My son Asa will be six months old in a couple of weeks. Time only seems to be going faster and faster, I can only imagine what it will be like when we have another child. I don’t document every milestone with him like I did for Liam. They say you become much more lax with your second, and it’s true. I still haven’t printed any photos of the kid. And documenting major milestones? Forget about it. I’ll just tell him, “Trust me, you developed normally.”

I don’t know if it’s a parent thing, a “getting older” thing, or not even a thing at all, but I feel weighted more often by thoughts of how God works despite anything I do. I am reminded so often. When I find Liam playing and talking in ways he wasn’t the day before. When I rock Asa to sleep and hear God prominently reminding me that this little babe will grow so big some day. When their clothes get too small. When they go through a developmental stage that drives me crazy, yet is vital to their growth. No matter what I do, these things will happen. Life will continue, always.

God moves consistently, with or without us. I get exhausted easily after a few full days with my kids, a lot of errands, and not a lot of down time. I check out mentally some days. I neglect my journal and my Bible because I just want to tune out for a bit. The effects of neglecting to consult God are draining. I disconnect from everyone around me. I take a seat away from the action and lose sight of purpose. My prayers, whenever they escape my lips, are impatient, laced with selfish thoughts and human wisdom. I forget that the God I call out to has a greater magnitude than I can comprehend. Greatest love, greatest mercy, yet I put limits on Him. He keeps moving with or without me.
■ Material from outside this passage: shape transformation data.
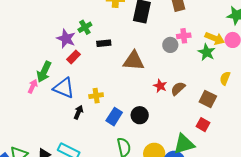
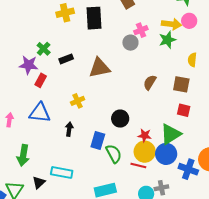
green star: (207, 52) -> (167, 40), turned -30
green arrow: (44, 72) -> (23, 155), moved
red star: (160, 86) -> (145, 136), moved
yellow cross: (96, 96) -> (78, 101), moved
black arrow: (78, 112) -> (69, 129), moved
blue rectangle: (114, 117) -> (98, 141), moved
Friends, I don’t want to check out. I don’t have to be perfect at being a mom, but I do need to be present. I can’t expect my boys to discover greatness if I don’t guide them a little along the way. The same goes for Jesus and me. God is a great, great God, and His wisdom and insight for me is beyond words. It cannot be explained. His love and mercy cannot be described. It’s magnitude is beyond me. Recognizing that, how He is greater than I, is one huge step into letting Him perform His full works. Let’s not limit a gracious God. Taking a seat away from it all? I want to be in the thick of His goodness, not on the outskirts, only experiencing the tiniest taste.